- _Exercise requirements_
Give again, word for word, every line below from the one that has "index tip: (117, 248)" through the one that has "middle mcp: (461, 86)", both included, and no others.

- _Exercise materials_
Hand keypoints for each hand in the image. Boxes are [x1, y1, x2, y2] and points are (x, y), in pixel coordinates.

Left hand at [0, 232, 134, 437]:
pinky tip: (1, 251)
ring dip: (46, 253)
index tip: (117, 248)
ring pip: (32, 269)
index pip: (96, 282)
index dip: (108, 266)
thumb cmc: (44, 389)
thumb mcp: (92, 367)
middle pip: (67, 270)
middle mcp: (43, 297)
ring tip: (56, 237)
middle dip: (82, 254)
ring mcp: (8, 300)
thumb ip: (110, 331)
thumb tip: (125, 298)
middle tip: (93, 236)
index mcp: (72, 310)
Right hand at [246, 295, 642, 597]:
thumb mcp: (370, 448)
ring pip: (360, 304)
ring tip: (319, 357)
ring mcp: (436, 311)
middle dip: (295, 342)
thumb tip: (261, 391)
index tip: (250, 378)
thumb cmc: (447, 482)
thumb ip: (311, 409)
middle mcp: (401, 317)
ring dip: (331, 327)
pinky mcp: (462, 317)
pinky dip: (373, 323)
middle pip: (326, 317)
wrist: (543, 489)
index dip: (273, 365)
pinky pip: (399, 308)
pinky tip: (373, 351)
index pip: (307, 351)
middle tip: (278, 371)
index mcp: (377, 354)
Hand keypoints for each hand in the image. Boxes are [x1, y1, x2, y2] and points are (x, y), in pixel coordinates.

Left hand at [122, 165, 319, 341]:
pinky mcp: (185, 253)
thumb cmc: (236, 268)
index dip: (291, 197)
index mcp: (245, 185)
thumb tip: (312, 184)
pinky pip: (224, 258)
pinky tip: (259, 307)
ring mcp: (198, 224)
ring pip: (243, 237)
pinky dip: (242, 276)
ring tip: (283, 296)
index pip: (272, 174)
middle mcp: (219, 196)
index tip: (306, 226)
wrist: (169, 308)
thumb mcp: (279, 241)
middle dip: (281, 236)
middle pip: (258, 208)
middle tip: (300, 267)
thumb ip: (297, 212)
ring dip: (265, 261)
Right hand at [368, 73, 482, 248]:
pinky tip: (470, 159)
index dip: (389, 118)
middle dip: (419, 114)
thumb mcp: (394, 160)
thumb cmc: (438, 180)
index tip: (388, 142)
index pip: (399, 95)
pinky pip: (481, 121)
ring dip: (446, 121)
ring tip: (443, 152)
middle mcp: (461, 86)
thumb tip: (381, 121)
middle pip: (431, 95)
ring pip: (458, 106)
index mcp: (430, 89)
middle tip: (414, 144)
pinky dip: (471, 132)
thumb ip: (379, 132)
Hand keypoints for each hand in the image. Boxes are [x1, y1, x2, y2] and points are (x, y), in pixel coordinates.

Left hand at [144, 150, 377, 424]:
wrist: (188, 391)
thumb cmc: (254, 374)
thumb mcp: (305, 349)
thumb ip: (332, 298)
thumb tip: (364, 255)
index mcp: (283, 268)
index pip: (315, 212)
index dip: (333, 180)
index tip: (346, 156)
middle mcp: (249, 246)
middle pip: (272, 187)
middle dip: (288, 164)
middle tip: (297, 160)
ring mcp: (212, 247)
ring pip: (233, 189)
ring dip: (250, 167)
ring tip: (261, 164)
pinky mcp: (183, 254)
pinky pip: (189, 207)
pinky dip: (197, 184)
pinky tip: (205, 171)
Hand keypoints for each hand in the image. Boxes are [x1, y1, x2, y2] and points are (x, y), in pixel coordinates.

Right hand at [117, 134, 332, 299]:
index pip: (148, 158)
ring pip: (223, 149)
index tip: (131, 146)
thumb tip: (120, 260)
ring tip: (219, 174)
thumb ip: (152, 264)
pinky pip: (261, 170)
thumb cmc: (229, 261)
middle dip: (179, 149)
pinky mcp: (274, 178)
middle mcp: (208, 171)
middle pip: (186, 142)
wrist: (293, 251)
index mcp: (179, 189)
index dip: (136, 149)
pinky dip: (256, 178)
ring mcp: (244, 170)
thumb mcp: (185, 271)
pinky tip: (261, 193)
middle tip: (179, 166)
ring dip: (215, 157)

==

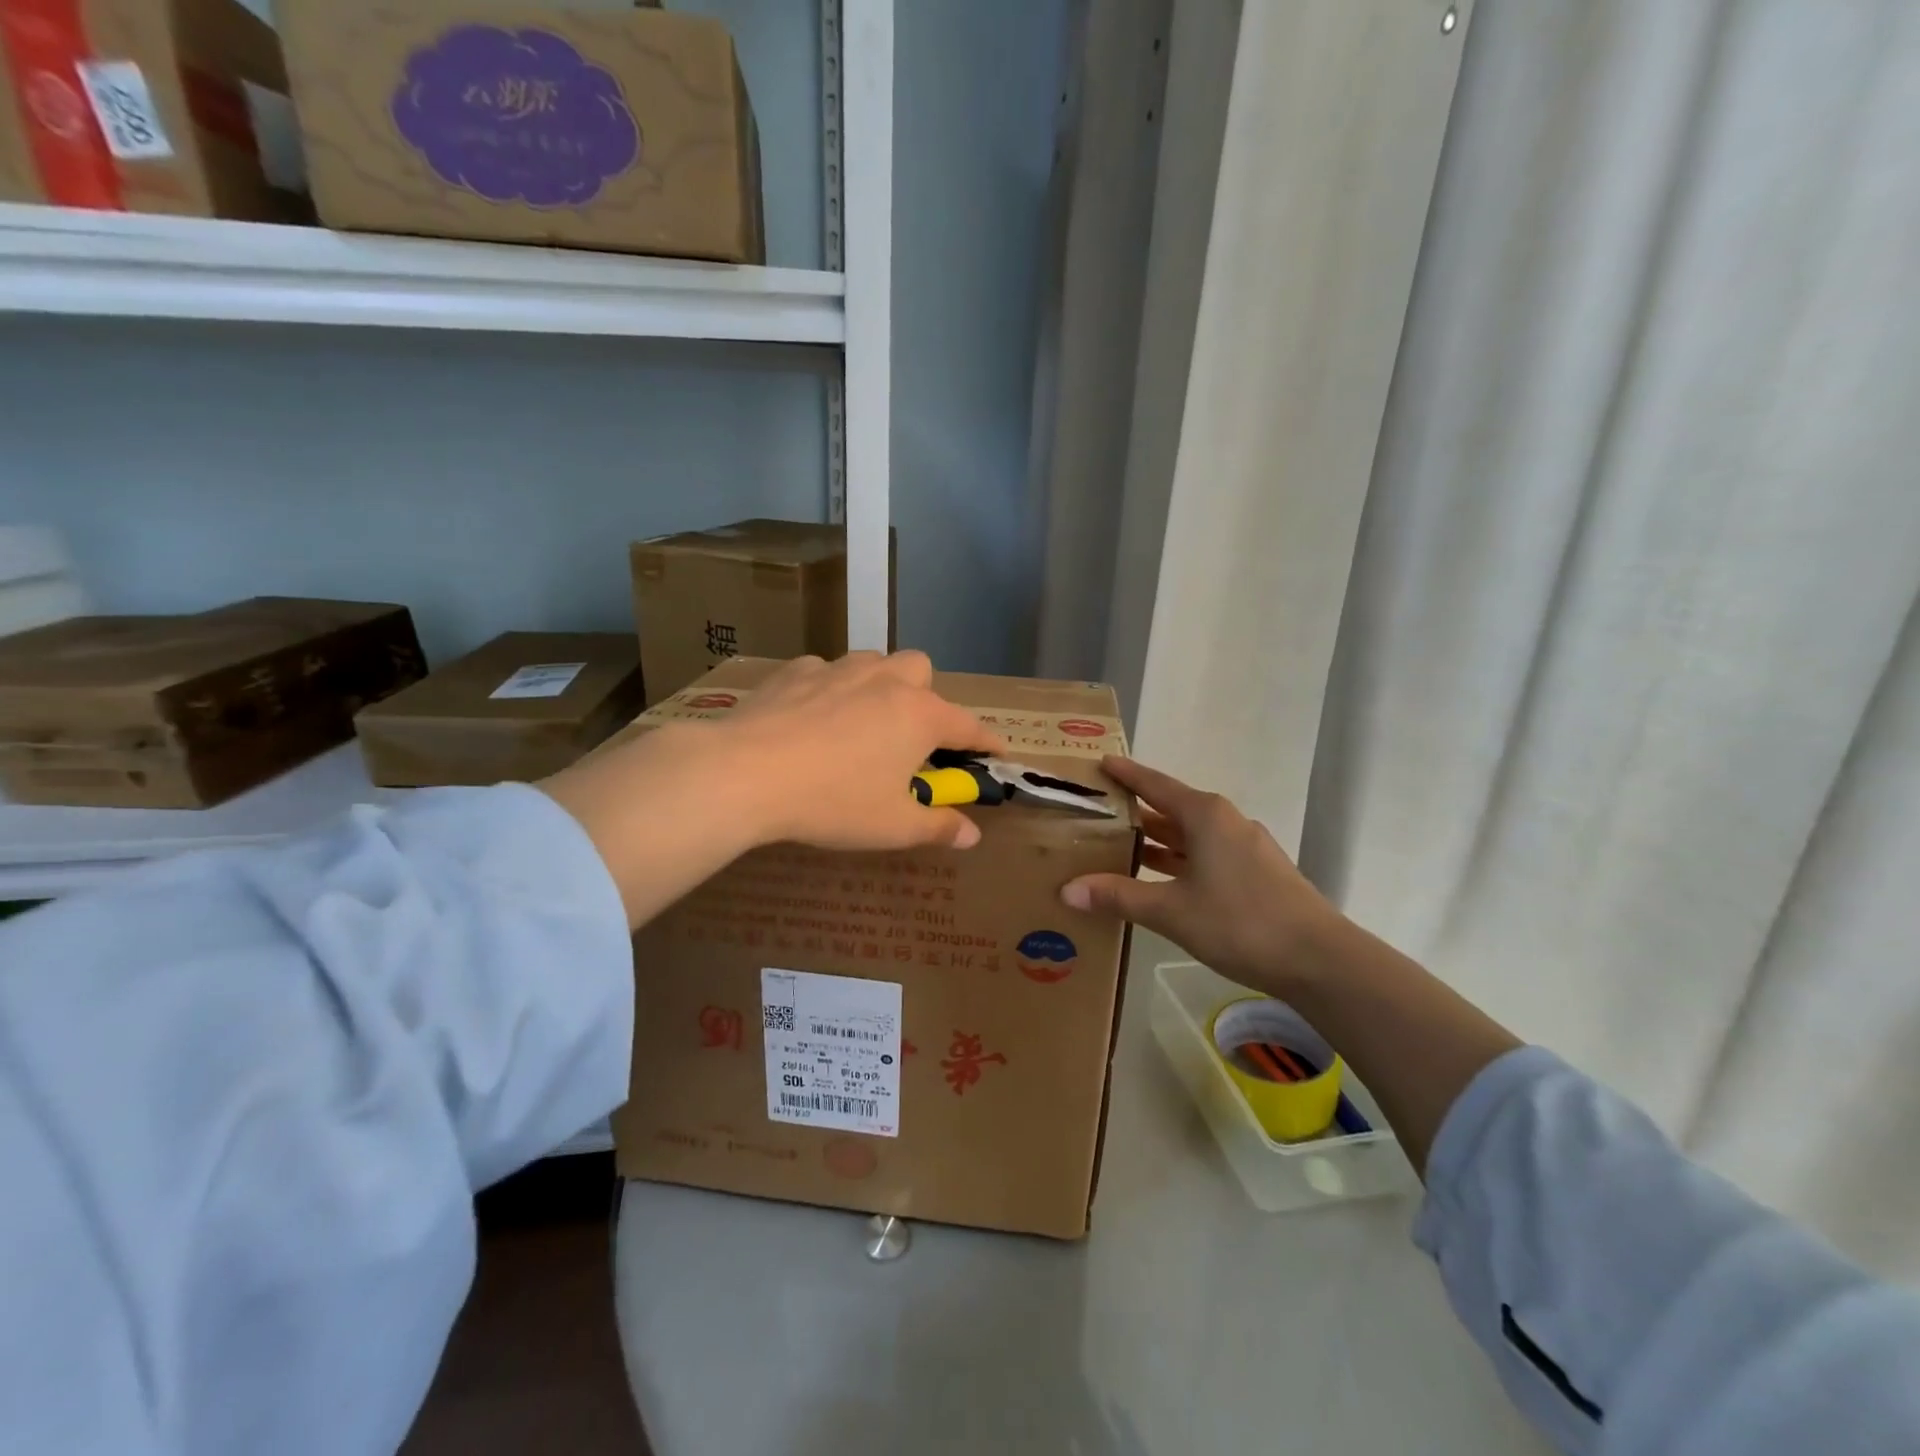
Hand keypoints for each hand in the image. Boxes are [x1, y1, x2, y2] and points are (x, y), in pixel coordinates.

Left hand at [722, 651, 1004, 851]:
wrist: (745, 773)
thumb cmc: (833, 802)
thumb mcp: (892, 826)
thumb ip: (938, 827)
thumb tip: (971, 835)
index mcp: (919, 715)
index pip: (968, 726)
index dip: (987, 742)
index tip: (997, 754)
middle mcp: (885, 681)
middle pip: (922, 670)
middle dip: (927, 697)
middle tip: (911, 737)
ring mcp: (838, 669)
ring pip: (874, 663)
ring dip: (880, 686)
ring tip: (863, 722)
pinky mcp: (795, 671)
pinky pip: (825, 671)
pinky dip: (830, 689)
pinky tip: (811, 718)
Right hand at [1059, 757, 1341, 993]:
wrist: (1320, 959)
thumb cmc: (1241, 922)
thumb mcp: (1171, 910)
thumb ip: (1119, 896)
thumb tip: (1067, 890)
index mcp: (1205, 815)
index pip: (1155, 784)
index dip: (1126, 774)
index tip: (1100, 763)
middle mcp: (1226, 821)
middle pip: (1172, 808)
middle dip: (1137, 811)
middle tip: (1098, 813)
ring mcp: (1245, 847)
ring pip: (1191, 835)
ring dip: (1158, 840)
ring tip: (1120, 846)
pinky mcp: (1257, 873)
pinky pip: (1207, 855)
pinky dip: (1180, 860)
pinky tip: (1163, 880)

- _Result of the exercise_
index tip: (117, 248)
ring pip: (32, 269)
index pip: (96, 282)
index dip: (108, 266)
thumb cmc: (44, 389)
thumb mcp: (92, 367)
middle pip: (67, 270)
middle mcp: (43, 297)
ring tip: (56, 237)
middle dip: (82, 254)
ring mcp: (8, 300)
thumb ip: (110, 331)
thumb tip: (125, 298)
middle tip: (93, 236)
index mcp: (72, 310)
Right hand at [246, 295, 642, 597]:
thumb mcp: (370, 448)
ring pip: (360, 304)
ring tip: (319, 357)
ring mcp: (436, 311)
middle dip: (295, 342)
thumb tip: (261, 391)
index tip: (250, 378)
thumb cmc: (447, 482)
thumb ip: (311, 409)
middle mcp: (401, 317)
ring dip: (331, 327)
pinky mcp: (462, 317)
pinky dip: (373, 323)
middle pip: (326, 317)
wrist: (543, 489)
index dip: (273, 365)
pinky pip: (399, 308)
pinky tip: (373, 351)
index pip: (307, 351)
middle tip: (278, 371)
index mcp: (377, 354)
Hand keypoints for each hand in the image. Boxes are [x1, y1, x2, y2] and points are (x, y), in pixel coordinates.

Left hand at [122, 165, 319, 341]:
pinky mcp: (185, 253)
thumb cmc: (236, 268)
index dip: (291, 197)
index mcp: (245, 185)
thumb tip: (312, 184)
pinky pip: (224, 258)
pinky tip: (259, 307)
ring mcp: (198, 224)
ring pip: (243, 237)
pinky dip: (242, 276)
ring tip: (283, 296)
index pip: (272, 174)
middle mcp: (219, 196)
index tip: (306, 226)
wrist: (169, 308)
thumb mcp: (279, 241)
middle dip: (281, 236)
middle pip: (258, 208)
middle tip: (300, 267)
thumb ip: (297, 212)
ring dip: (265, 261)
Right hand at [368, 73, 482, 248]:
pinky tip: (470, 159)
index dip: (389, 118)
middle dip: (419, 114)
thumb mcp: (394, 160)
thumb cmc: (438, 180)
index tip: (388, 142)
index pip: (399, 95)
pinky pip: (481, 121)
ring dip: (446, 121)
ring tip: (443, 152)
middle mcp: (461, 86)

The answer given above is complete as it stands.